== Segment start ==

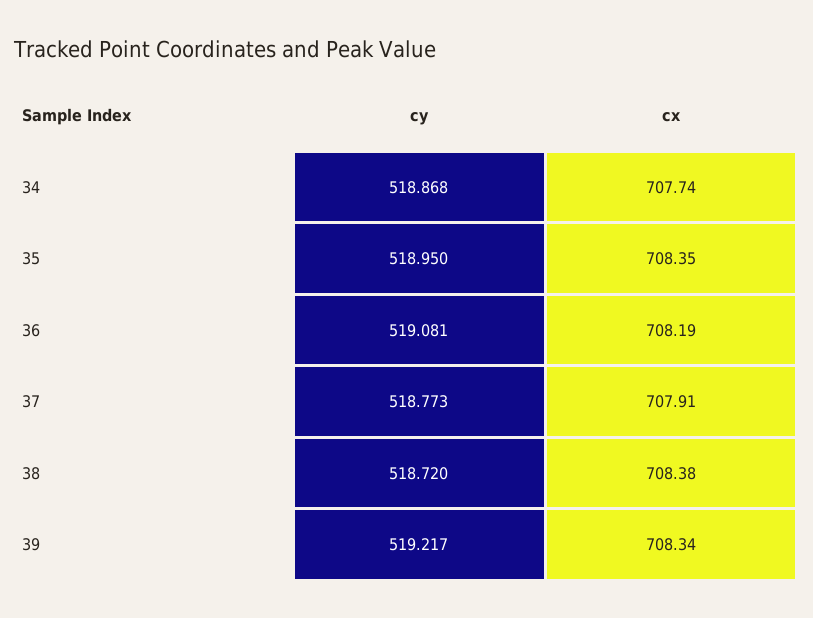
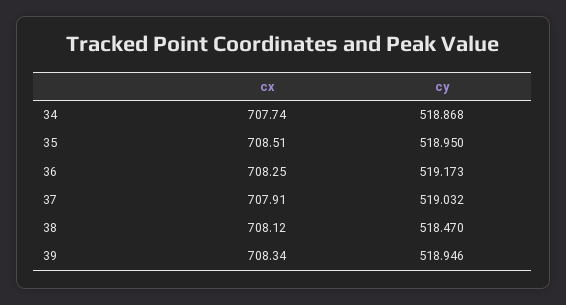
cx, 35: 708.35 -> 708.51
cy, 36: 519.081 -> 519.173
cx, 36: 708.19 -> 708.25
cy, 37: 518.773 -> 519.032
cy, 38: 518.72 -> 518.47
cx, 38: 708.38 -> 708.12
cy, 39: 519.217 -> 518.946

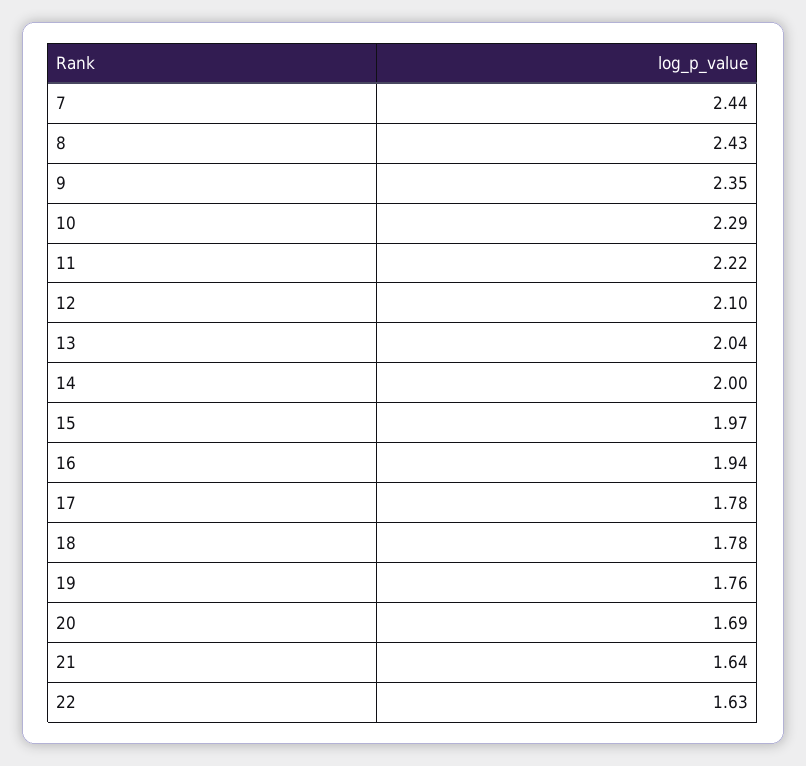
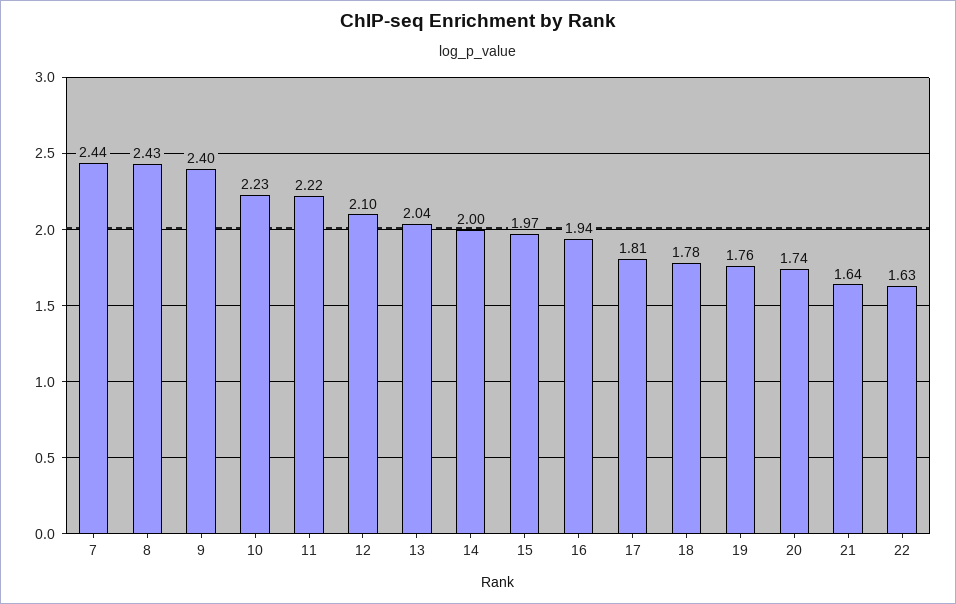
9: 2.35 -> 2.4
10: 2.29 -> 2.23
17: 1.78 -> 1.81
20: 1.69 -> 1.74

== Segment end ==

TRY IT: The data should be printed again unchanged; leave its pictures out.

RESPONSE AREA:
cx, 35: 708.35 -> 708.51
cy, 36: 519.081 -> 519.173
cx, 36: 708.19 -> 708.25
cy, 37: 518.773 -> 519.032
cy, 38: 518.72 -> 518.47
cx, 38: 708.38 -> 708.12
cy, 39: 519.217 -> 518.946

9: 2.35 -> 2.4
10: 2.29 -> 2.23
17: 1.78 -> 1.81
20: 1.69 -> 1.74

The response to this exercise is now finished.